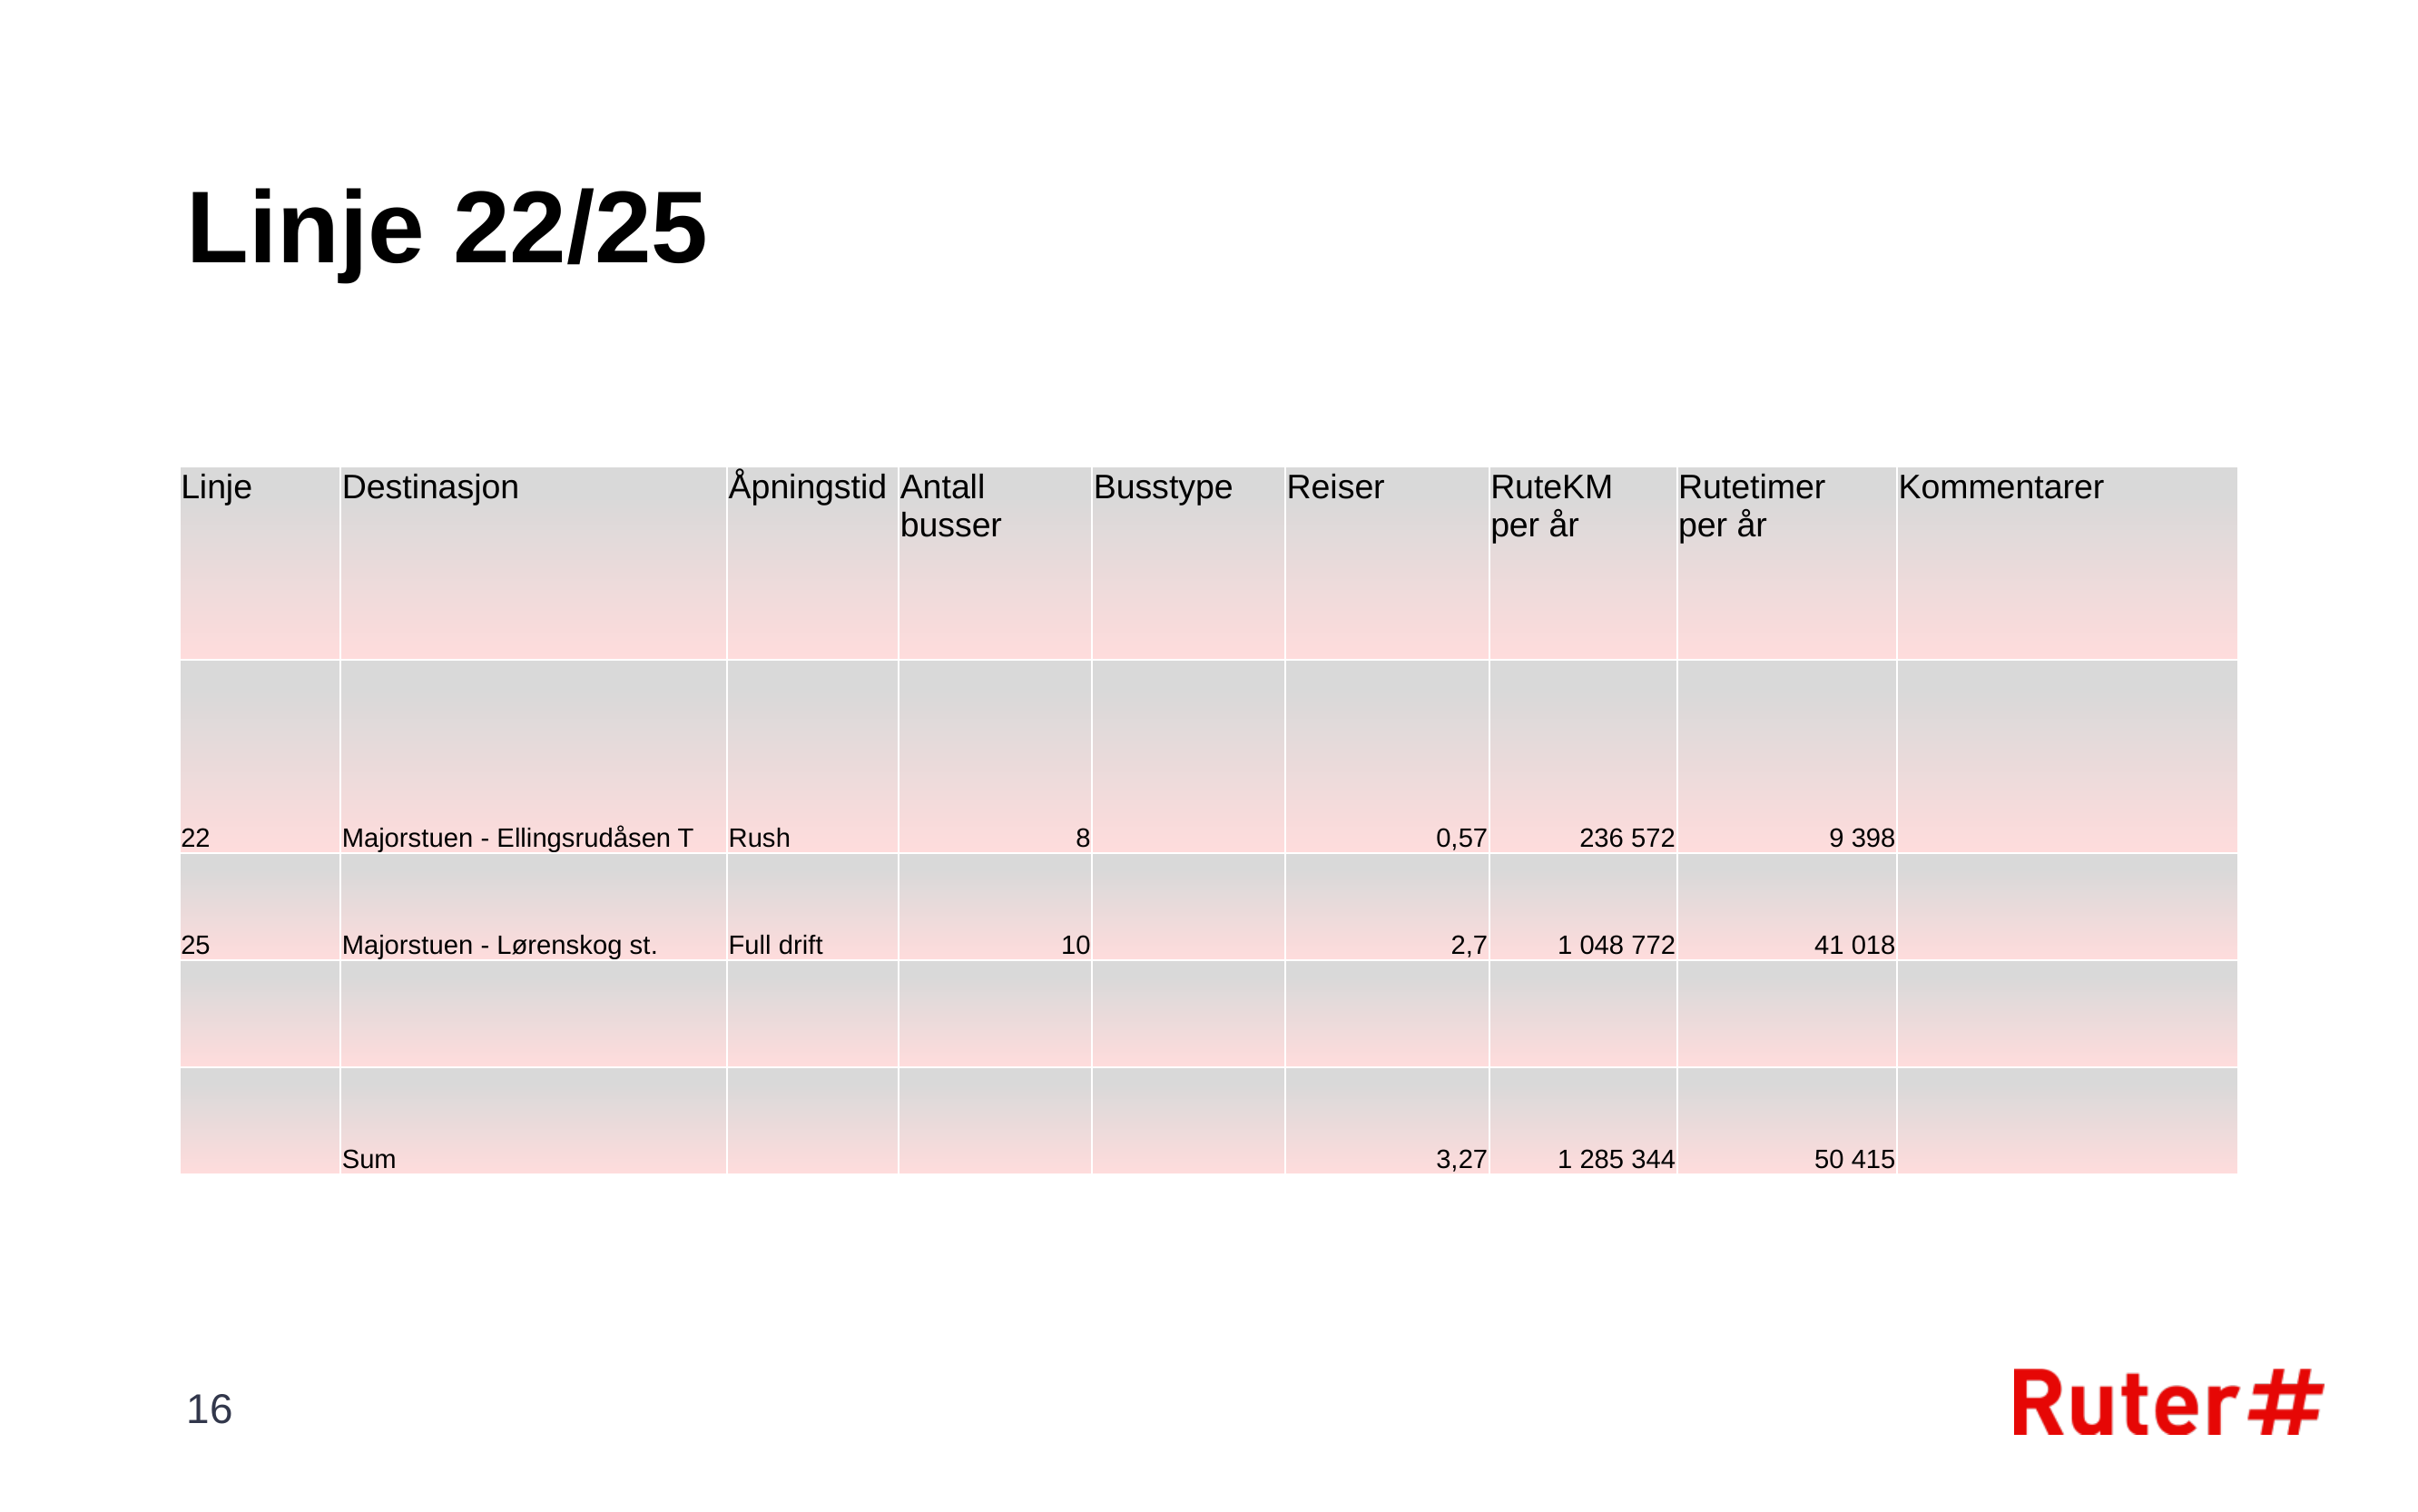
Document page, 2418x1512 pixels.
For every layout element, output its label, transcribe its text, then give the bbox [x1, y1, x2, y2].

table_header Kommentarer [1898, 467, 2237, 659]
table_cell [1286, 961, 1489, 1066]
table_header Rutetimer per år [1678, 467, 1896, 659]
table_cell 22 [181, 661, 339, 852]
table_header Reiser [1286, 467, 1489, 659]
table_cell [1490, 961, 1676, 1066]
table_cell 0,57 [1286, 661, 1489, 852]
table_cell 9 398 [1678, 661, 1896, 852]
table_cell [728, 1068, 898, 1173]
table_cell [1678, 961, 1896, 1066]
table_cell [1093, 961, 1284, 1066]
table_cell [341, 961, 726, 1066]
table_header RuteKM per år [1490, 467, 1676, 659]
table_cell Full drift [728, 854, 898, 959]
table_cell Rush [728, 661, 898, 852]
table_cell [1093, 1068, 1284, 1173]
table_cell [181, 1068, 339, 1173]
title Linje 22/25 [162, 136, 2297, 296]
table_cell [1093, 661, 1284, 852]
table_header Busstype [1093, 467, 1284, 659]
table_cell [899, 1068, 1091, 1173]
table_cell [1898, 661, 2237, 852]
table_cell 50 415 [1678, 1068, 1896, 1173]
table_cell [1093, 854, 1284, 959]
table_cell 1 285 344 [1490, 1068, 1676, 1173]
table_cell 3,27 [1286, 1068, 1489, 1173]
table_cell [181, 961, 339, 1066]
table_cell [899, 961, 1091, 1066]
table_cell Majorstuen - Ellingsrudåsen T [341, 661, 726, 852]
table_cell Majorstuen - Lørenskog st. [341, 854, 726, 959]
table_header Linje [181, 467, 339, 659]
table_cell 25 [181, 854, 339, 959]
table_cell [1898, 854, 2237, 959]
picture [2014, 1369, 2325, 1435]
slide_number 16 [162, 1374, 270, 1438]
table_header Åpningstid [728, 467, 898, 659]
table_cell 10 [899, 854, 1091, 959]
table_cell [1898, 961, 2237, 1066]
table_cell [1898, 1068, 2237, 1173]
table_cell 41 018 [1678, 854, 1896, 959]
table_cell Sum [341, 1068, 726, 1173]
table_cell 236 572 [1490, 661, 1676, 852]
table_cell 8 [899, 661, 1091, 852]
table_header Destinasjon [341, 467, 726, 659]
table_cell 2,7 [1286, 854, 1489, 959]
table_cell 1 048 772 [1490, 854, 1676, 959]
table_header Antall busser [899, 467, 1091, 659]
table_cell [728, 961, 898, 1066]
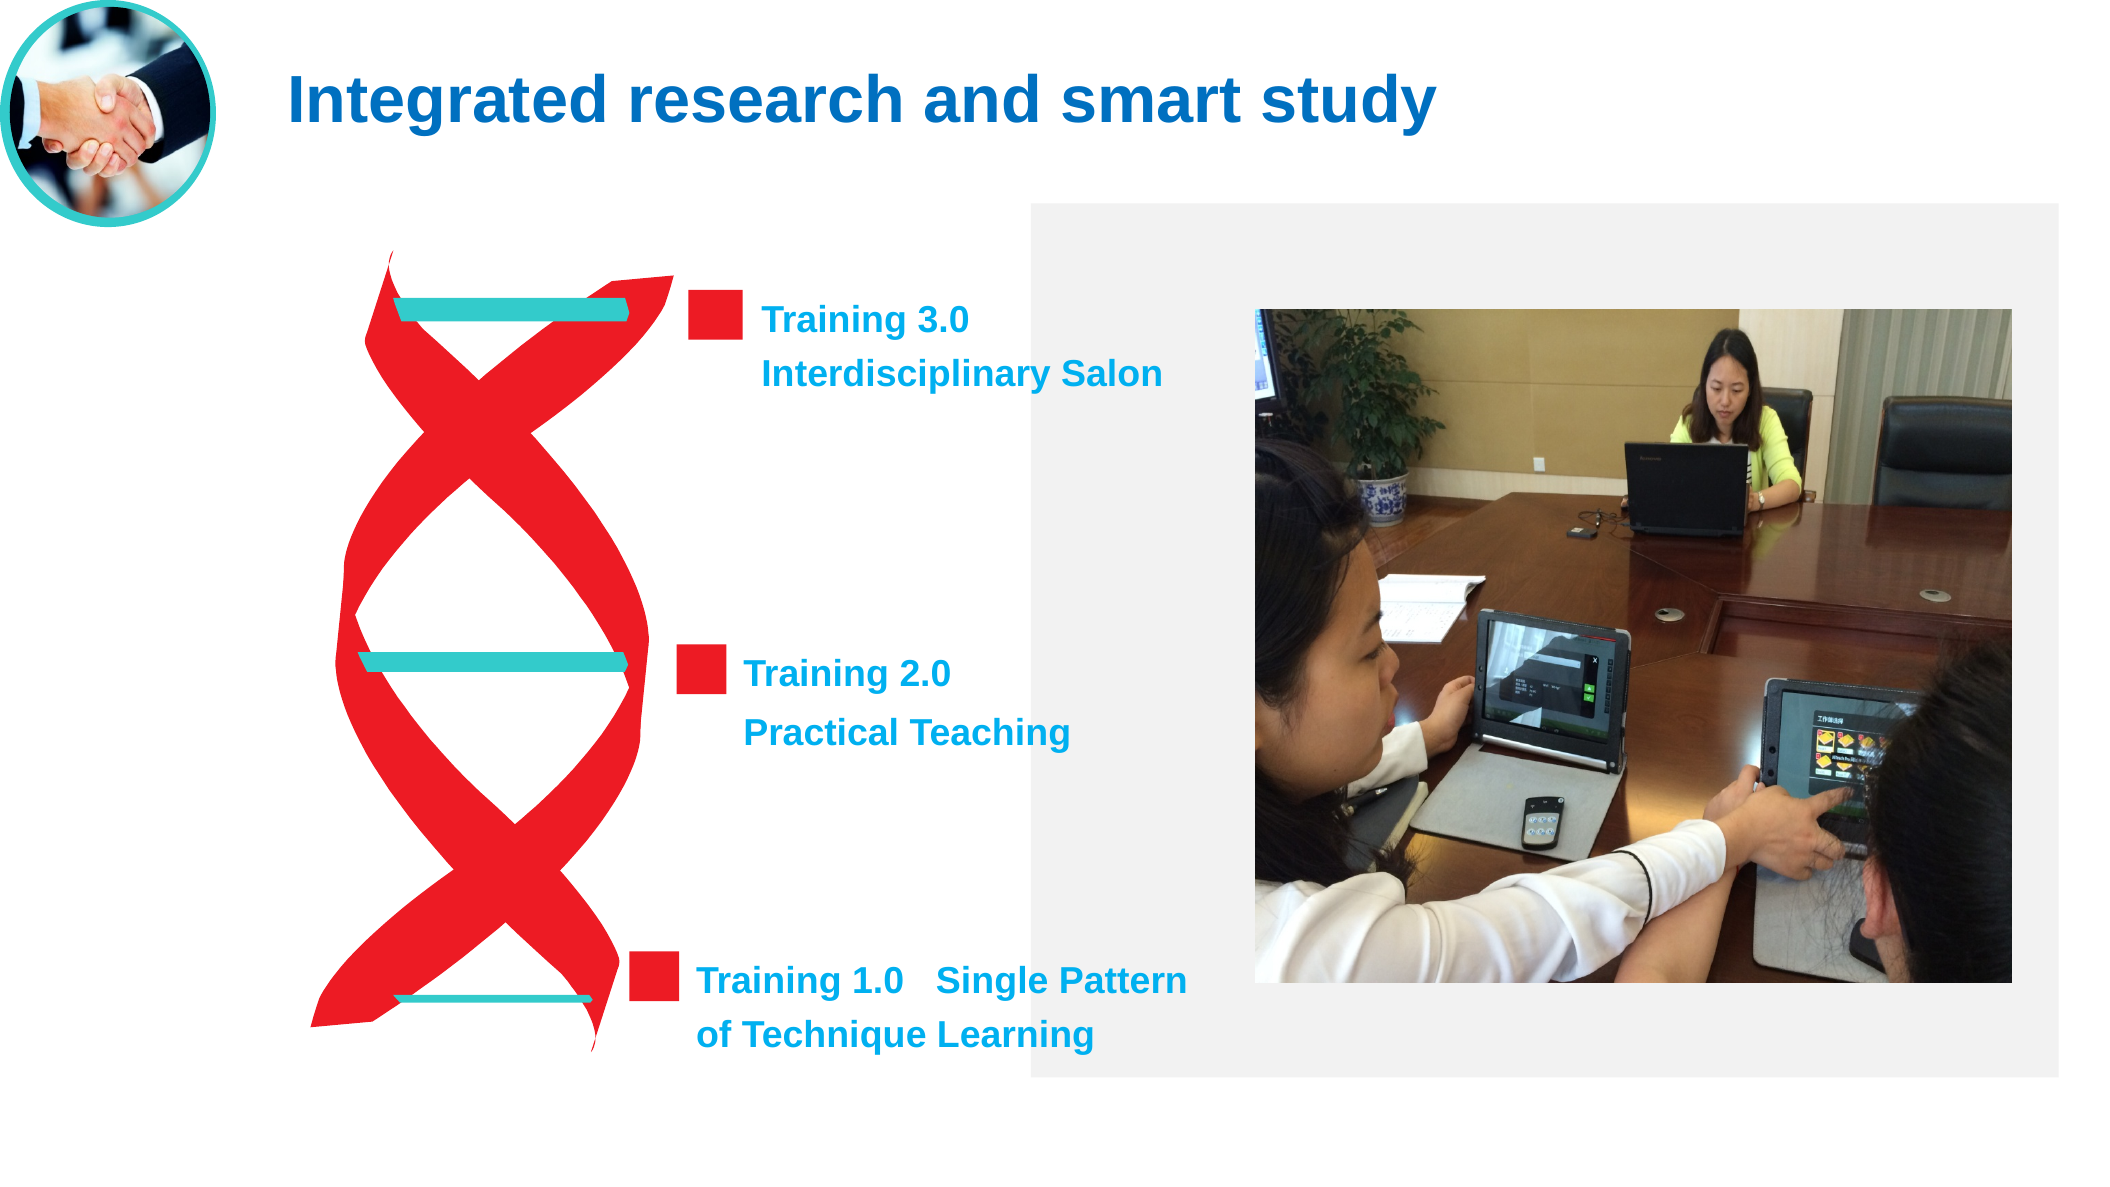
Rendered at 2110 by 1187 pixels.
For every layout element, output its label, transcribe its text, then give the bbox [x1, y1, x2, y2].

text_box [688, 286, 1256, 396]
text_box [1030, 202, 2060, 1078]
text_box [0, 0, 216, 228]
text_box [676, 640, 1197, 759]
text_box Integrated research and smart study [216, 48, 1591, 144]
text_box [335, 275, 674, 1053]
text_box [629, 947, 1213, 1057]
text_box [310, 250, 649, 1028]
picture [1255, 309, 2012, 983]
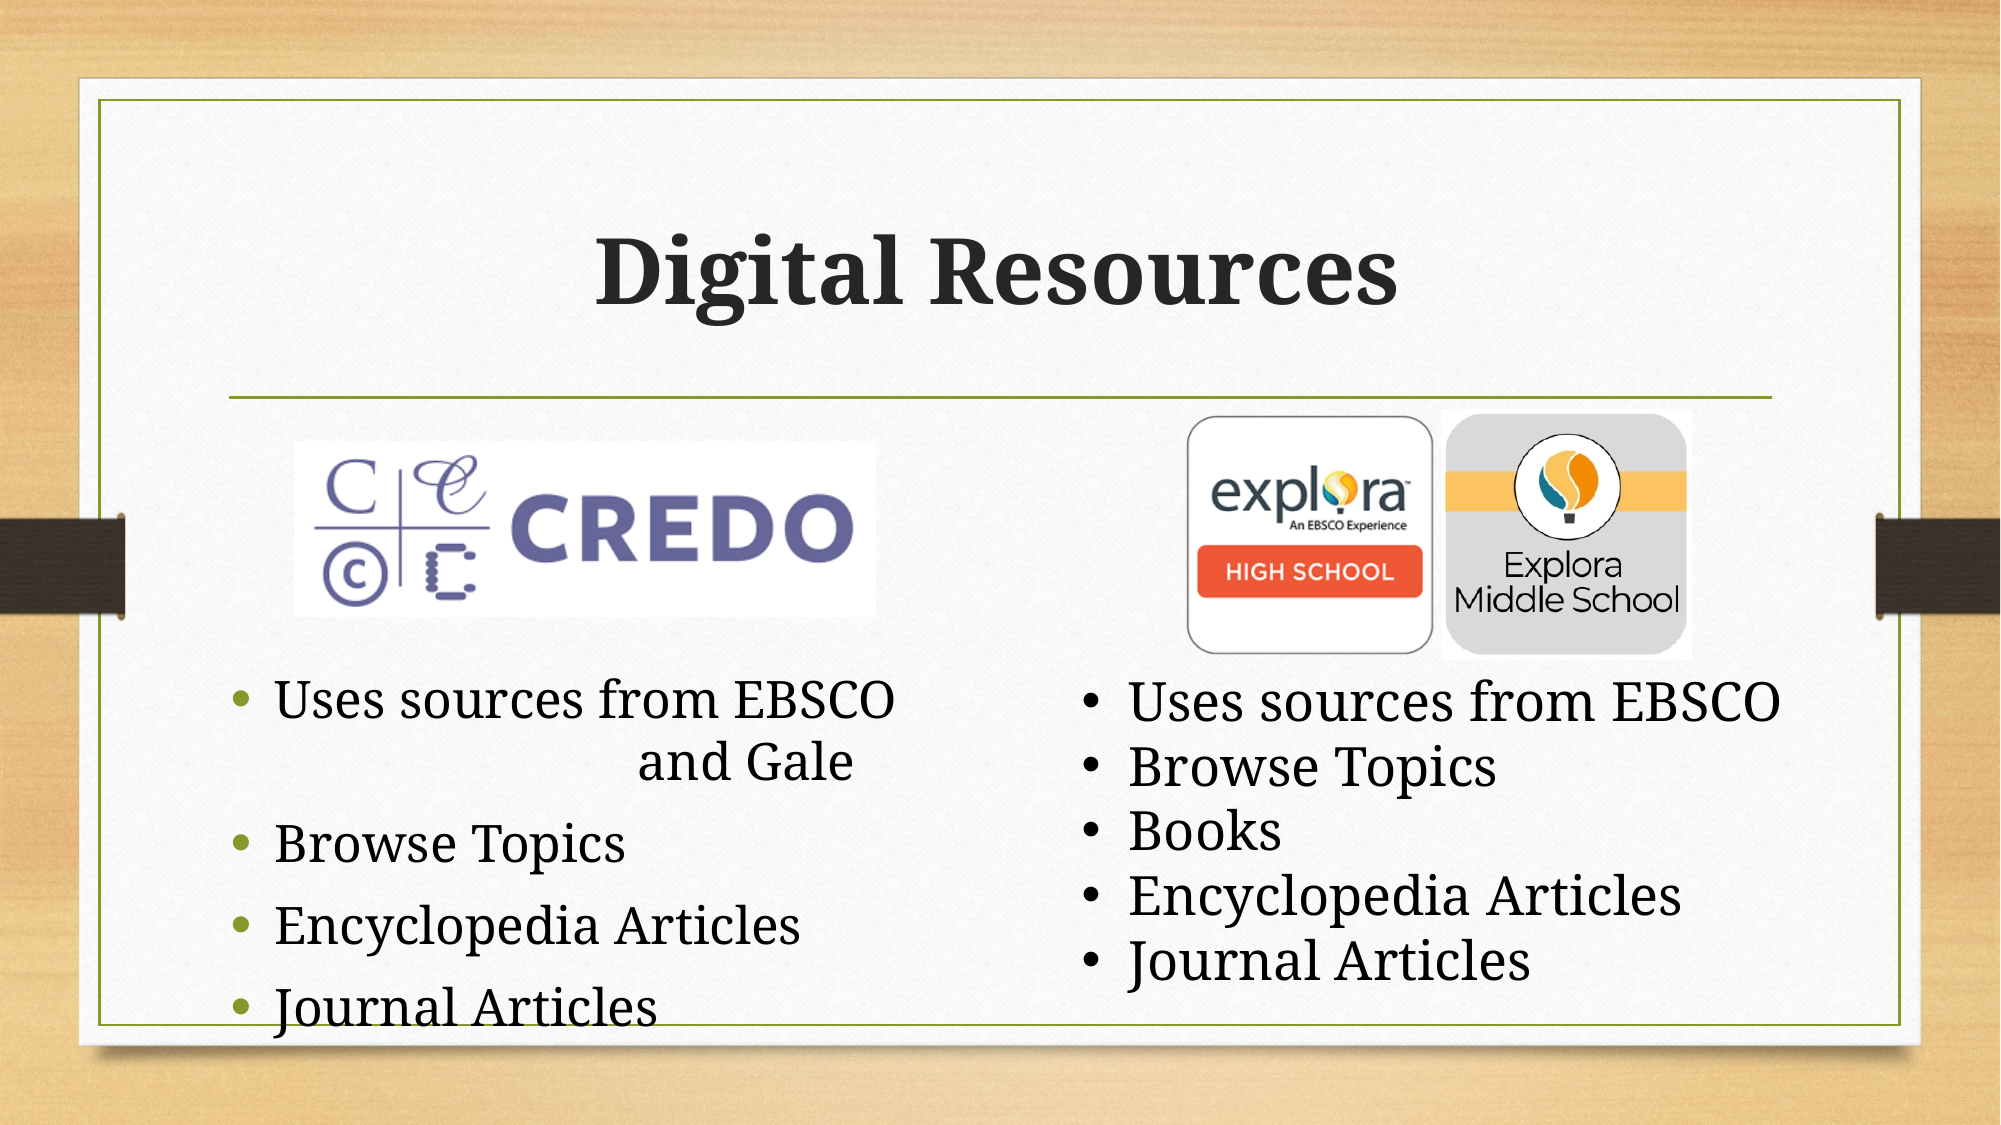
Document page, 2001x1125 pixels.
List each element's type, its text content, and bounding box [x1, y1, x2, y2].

_What is expected:_ Filter the listing down to the lines holding the word "pixels", and return those.

_Your solution:_
Document page, 2418x1512 pixels.
Rendered at 2110 by 1187 pixels.
Document page, 2001x1125 pixels.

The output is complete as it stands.